*** Available data

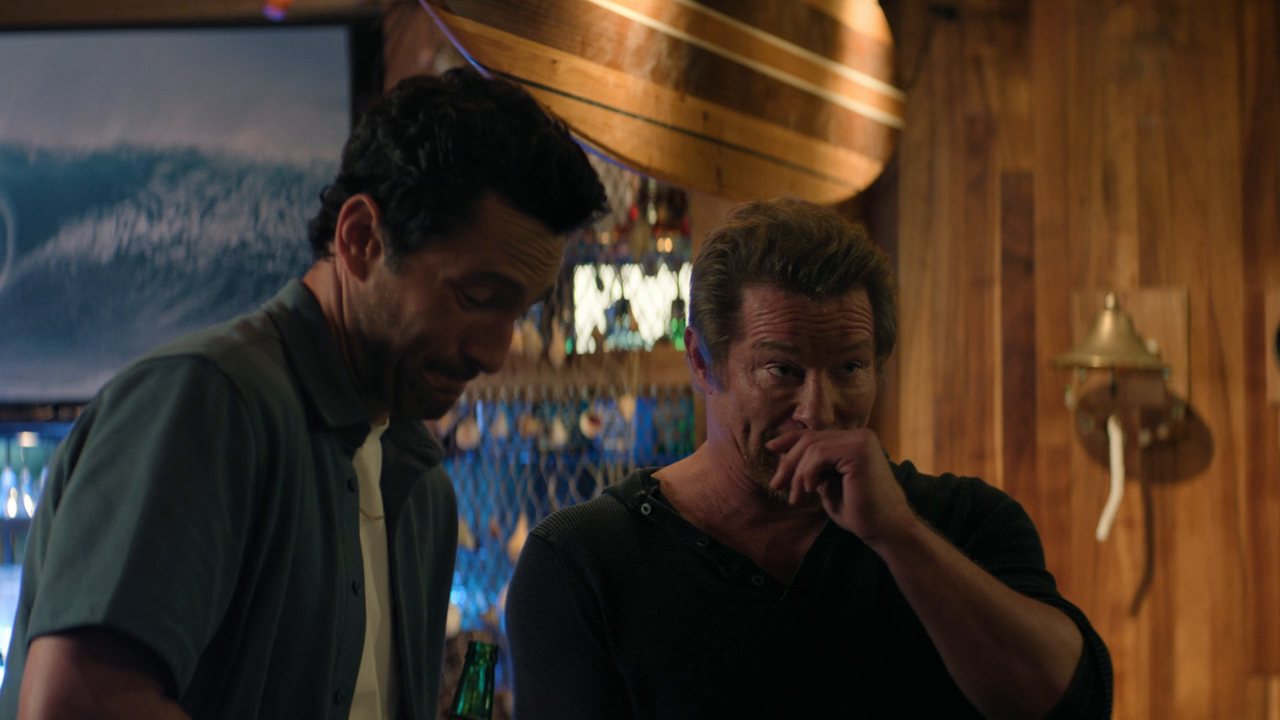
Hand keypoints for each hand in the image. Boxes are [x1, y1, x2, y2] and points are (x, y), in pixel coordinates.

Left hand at [766, 429, 917, 544]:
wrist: (885, 530)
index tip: (770, 449)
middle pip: (810, 439)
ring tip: (794, 497)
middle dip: (788, 463)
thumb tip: (784, 455)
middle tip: (776, 485)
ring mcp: (861, 441)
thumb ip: (813, 468)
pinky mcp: (859, 451)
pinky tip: (808, 491)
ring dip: (797, 474)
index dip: (790, 440)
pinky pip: (819, 455)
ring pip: (811, 447)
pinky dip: (808, 473)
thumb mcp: (828, 485)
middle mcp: (860, 435)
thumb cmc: (860, 512)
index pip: (815, 435)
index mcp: (856, 440)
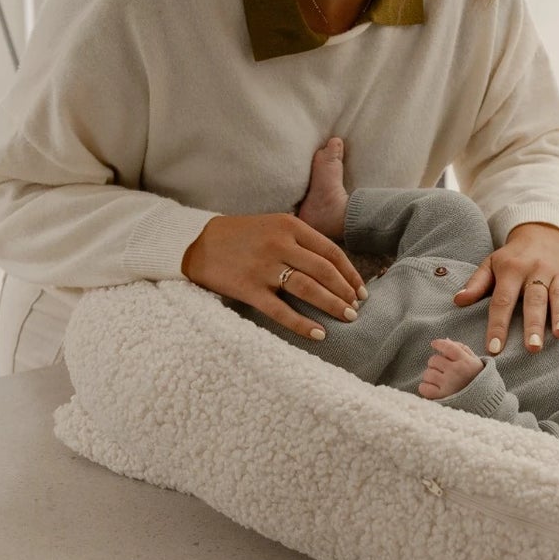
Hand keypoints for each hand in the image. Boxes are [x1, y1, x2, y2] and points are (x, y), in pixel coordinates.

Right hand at [181, 213, 365, 341]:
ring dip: (332, 305)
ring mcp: (264, 268)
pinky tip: (319, 334)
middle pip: (323, 272)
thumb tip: (334, 266)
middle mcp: (279, 245)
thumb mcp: (274, 225)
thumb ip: (301, 240)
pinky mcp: (248, 289)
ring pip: (308, 289)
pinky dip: (302, 324)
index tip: (360, 289)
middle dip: (345, 292)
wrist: (198, 242)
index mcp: (289, 226)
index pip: (330, 252)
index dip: (349, 273)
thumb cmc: (242, 235)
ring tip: (347, 318)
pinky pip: (281, 311)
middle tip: (357, 308)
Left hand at [419, 338, 485, 399]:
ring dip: (431, 375)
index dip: (439, 343)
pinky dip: (425, 387)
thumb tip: (445, 340)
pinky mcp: (442, 398)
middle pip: (434, 360)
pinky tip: (434, 388)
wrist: (485, 404)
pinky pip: (424, 388)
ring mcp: (448, 385)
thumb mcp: (476, 362)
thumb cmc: (479, 380)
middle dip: (436, 362)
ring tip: (440, 380)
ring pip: (428, 373)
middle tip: (442, 368)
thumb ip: (462, 349)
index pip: (448, 347)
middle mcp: (456, 372)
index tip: (434, 344)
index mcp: (466, 362)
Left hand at [453, 221, 558, 354]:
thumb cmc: (513, 257)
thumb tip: (458, 301)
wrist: (542, 231)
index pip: (502, 300)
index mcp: (511, 269)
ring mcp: (558, 272)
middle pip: (534, 300)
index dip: (498, 325)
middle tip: (532, 349)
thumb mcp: (491, 263)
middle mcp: (535, 270)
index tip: (494, 348)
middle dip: (534, 325)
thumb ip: (477, 283)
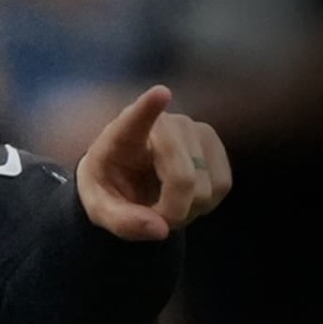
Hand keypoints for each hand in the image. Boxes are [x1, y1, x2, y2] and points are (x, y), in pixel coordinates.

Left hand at [76, 85, 230, 240]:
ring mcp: (193, 130)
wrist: (124, 179)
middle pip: (183, 177)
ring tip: (166, 205)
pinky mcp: (214, 144)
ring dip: (189, 209)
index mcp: (122, 135)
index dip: (149, 108)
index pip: (136, 119)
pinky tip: (186, 198)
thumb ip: (123, 222)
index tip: (161, 93)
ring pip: (206, 185)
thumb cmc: (109, 188)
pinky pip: (222, 184)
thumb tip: (161, 229)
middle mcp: (164, 124)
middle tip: (154, 218)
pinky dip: (206, 203)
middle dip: (173, 211)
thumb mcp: (100, 210)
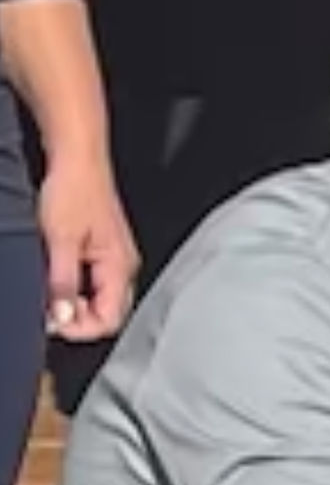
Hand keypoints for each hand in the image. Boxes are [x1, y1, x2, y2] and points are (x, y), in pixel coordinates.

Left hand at [39, 157, 139, 340]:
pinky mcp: (104, 251)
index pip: (109, 320)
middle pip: (108, 314)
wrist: (77, 156)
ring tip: (52, 288)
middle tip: (50, 307)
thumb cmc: (74, 187)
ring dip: (75, 303)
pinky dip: (75, 288)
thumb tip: (62, 316)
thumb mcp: (60, 240)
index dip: (80, 327)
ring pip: (100, 300)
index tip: (53, 319)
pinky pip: (94, 284)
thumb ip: (63, 283)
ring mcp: (115, 259)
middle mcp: (124, 266)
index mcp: (120, 267)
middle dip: (78, 318)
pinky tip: (58, 276)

******

*What to work on*
Using the word "hand" as the filter, copy each matching line from the material.

*Result of the exercise*
Hand keypoints for each hand in the image. Boxes are [x1, y1, x2, y2] and points are (x, y), in pixel coordinates.
Left hand at [766, 429, 917, 544]:
Hand keypoints for each hand in the image. Boxes are [x1, y1, x2, y2] and points are (x, y), in pixel coordinates.
Right hand at [181, 213, 365, 341]:
Left hand at [419, 338, 485, 399]:
Left hand at [453, 221, 558, 354]:
Hand keypoints for each hand in the image. Boxes are [x1, y1, x2, y2] and points are (x, y), in pixel coordinates.
Left hand at [76, 85, 230, 240]:
Hand keypoints for each hand in the image. Boxes are [x1, y1, x2, y2] and points are (x, y), in pixel coordinates.
Left hand at [39, 157, 139, 340]:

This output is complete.